TASK BRIEF
Which lines run from the line with "vfov_deg: 42.3" through the line with "f_number: 16" in the entries below? Print them exactly, both ends included, and nothing more.

Stored items from a collection
==============================

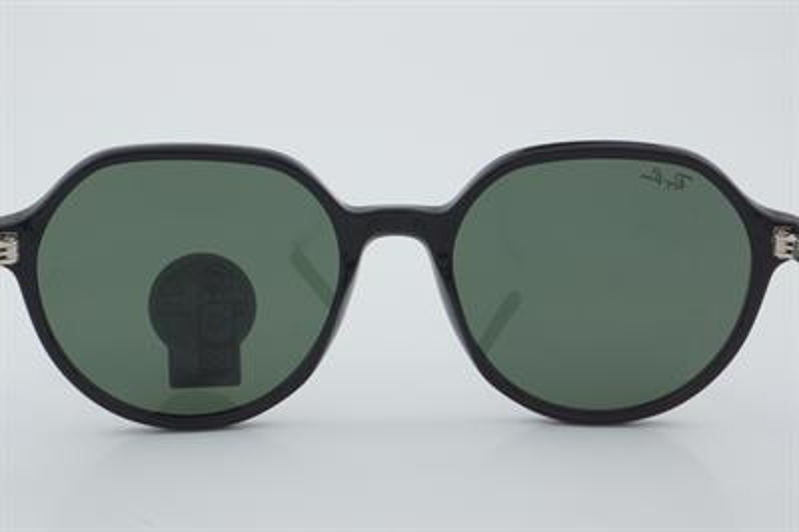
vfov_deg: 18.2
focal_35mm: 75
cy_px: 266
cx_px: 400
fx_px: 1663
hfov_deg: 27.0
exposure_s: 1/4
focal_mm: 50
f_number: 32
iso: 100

==============================

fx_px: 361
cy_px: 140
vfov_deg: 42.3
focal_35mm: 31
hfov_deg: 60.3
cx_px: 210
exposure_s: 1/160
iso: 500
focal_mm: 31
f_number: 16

==============================

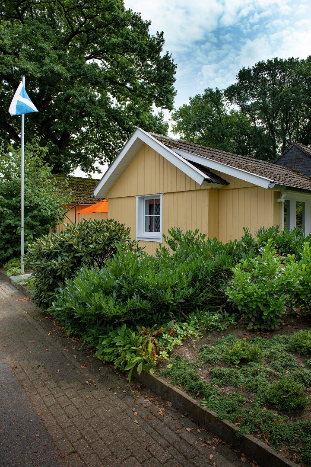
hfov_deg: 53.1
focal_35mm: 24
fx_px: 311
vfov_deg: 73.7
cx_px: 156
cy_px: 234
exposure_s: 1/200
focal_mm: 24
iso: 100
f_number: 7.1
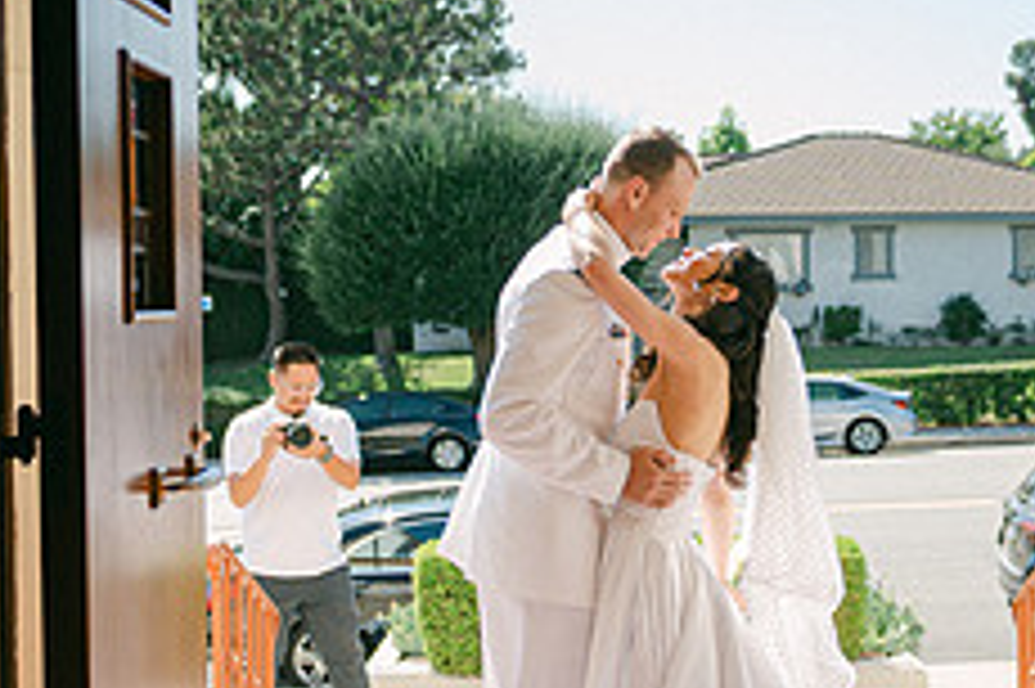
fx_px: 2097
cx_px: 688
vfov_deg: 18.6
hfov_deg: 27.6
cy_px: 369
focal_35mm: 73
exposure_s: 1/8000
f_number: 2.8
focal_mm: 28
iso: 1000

==============================

EXERCISE RESPONSE
vfov_deg: 42.3
focal_35mm: 31
hfov_deg: 60.3
cx_px: 210
exposure_s: 1/160
iso: 500
focal_mm: 31
f_number: 16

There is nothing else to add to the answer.